Ces techniques nous obligent certes à mieux isoler nos bâtiments, à mieux entretenir nos infrastructures et à les faire fonctionner en réseau, mais elles ne sont pas synonymes de fin de l’abondance. Elles installent juste un autre rapport à l’énergie.

Vous parlez de « faux dilemme » entre abondance et confort, mais on dirait que le champ politique se structure sur cette opposition, entre une écologie « de droite » qui postule que la technologie permettra de ne rien changer, et une écologie technocritique qui a pour préalable de changer les comportements sans espérer un miracle technologique.

P. C. : Cette polarisation est regrettable. Je défends une position intermédiaire qui consiste à vouloir redéployer des infrastructures techniques, mais aussi politiques et réglementaires, de nature à nous faire manger, bouger et travailler différemment, mais dans des conditions qui répondent toujours à l’idéal moderne de liberté. L’idée n’est pas d’en venir à la pénurie ou la menace permanente ni, plus positivement, à la fin du travail ou à la décroissance.

Au niveau international, n’est-on pas confronté au même dilemme entre abondance et liberté, dans le sens où l’assise matérielle permise par les énergies fossiles permet aux nations d’assurer leur indépendance, voire leur survie géopolitique ?

P. C. : Oui. Pour l’expliquer il faut revenir à ce que les spécialistes des relations internationales appellent « dilemme de la sécurité » : pour qu’une entité politique souveraine protège son indépendance, elle développe son système défensif, son armée, son armement, mais plus elle développe sa défense, plus elle apparaît comme une menace aux yeux des autres nations, ce qui crée un effet d’escalade.

Pour contrecarrer cet effet, les nations ont développé des interdépendances sur le plan économique, notamment via les échanges d’énergies fossiles (CECA en Europe en 1951, marchés pétroliers mondiaux, etc) avec l’espoir que la complémentarité économique absorbe les risques engendrés par le dilemme sécuritaire. Mais la crise climatique nous montre que ce qui était conçu comme un outil de pacification par la production et le commerce devient un outil de destruction de la planète.

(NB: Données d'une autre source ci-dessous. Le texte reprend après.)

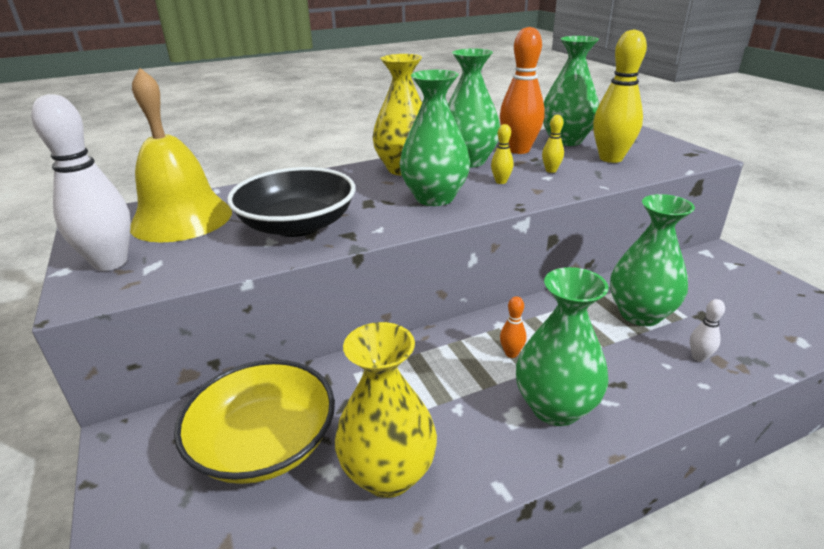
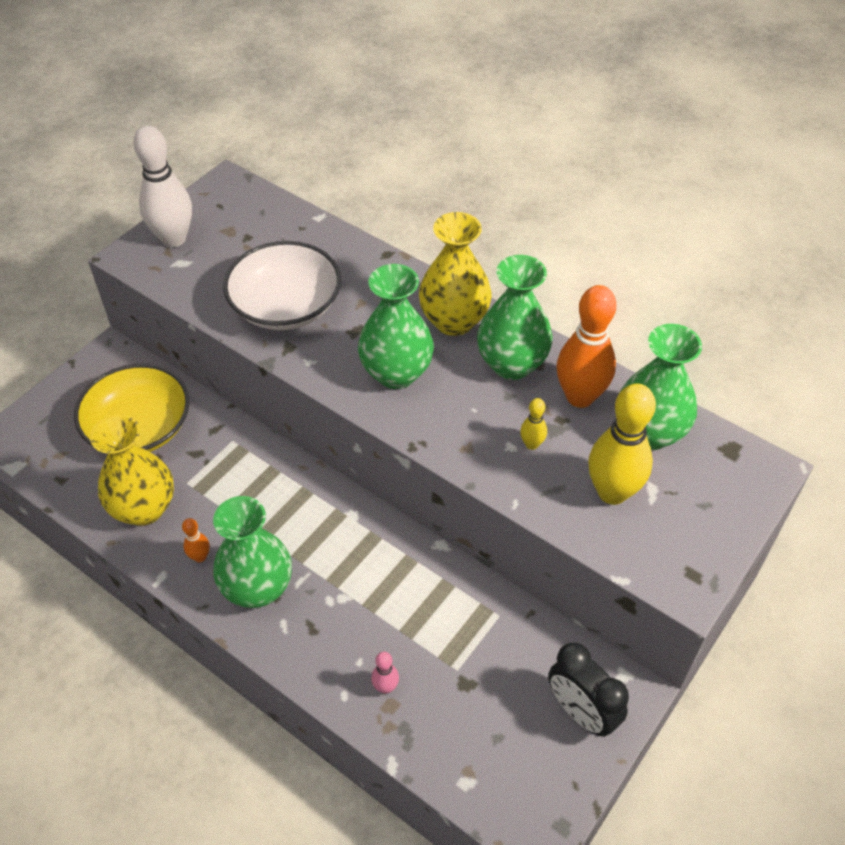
camera: 60 degrees right, 20 degrees up
(182, 218) = (257, 231): yellow bell -> none
(297, 225) = (286, 306): black bowl -> white bowl
(501, 182) = (470, 410): yellow bowling pin -> none
(511, 353) = (312, 537): orange bowling pin -> orange bowling pin (200, 557)
(640, 314) = (435, 626): green vase -> none
(699, 357) = (385, 687): white bowling pin -> pink bowling pin
(736, 275) = (581, 712): none -> black clock

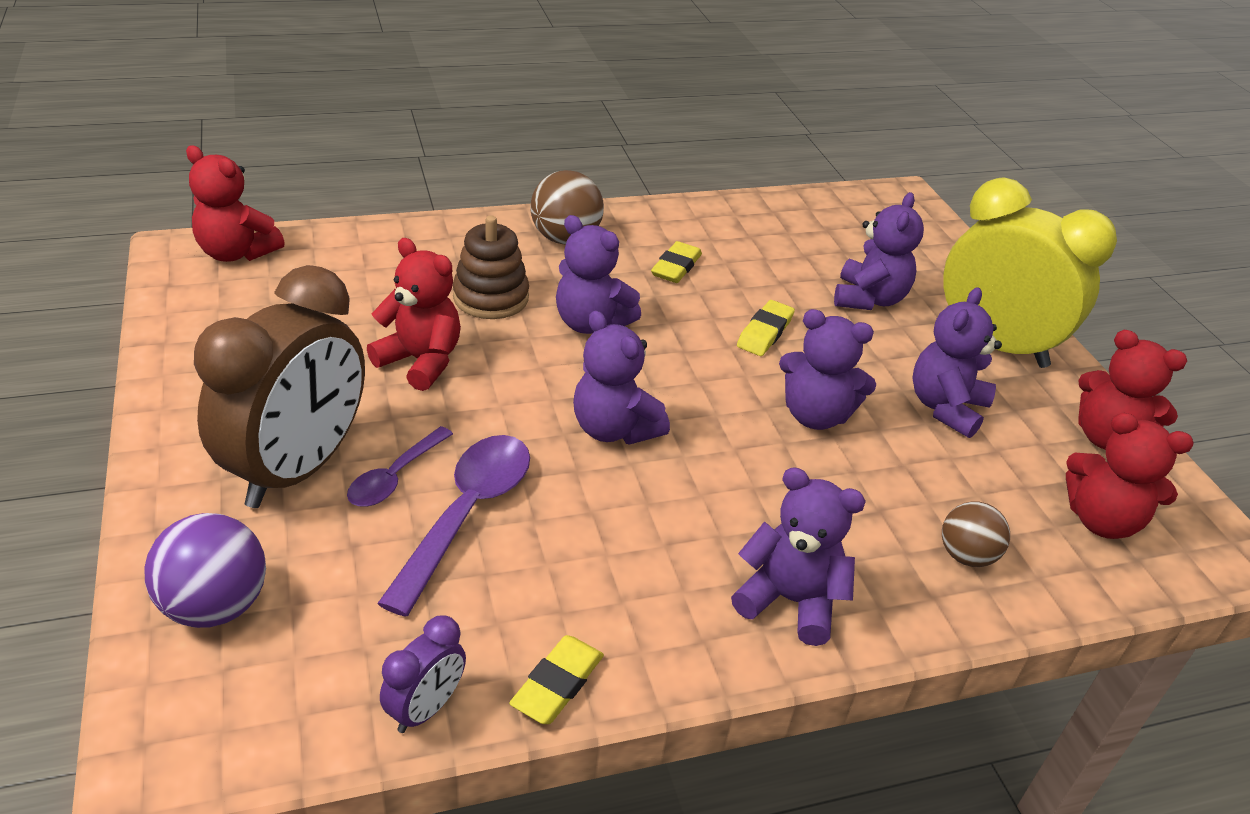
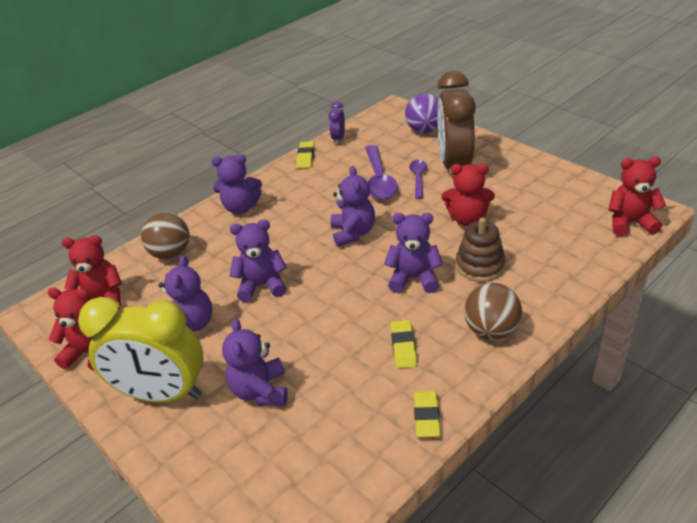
camera: 160 degrees right, 0 degrees up
(614, 429) = (353, 233): purple teddy bear -> purple teddy bear turned 60 degrees clockwise
(765, 332) = (315, 324): yellow eraser -> yellow eraser (426, 416)
(966, 556) = (171, 253): brown ball -> brown ball, size x1.52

Pour sortir de ce dilemme de l’insécurité fossile, il est nécessaire de créer une nouvelle coopération effective – et pas seulement déclarative comme celle des COP – fondée non plus sur l’intensité énergétique fossile, mais sur autre chose. Quoi ? L’UE tente de son côté de réintégrer dans son circuit productif tous les secteurs économiques de la transition pour faire converger sécurité géopolitique et impératif écologique – ce que j’ai appelé « écologie de guerre ».

Le risque, en se découplant des économies américaine et chinoise, est d’arriver à la constitution de grands blocs économiques moins interdépendants, plus protectionnistes, et que la transition écologique aille de pair avec une intensification des conflits géoéconomiques.

Derrière le plan IRA de Joe Biden, il y a cette idée de mener une guerre économique face à la Chine. Il faut donc, là encore, envisager un compromis géopolitique entre les différents acteurs de l’ordre international, en fonction des capacités écologiques et productives de chacun, pour que la transition vers de nouveaux modèles économiques n’entraîne pas des rivalités trop importantes, allant jusqu’à la guerre. La diplomatie climatique, dans ce cadre, se fond dans la diplomatie tout court, de la même manière que les politiques climatiques nationales se fondent dans les politiques socio-économiques générales.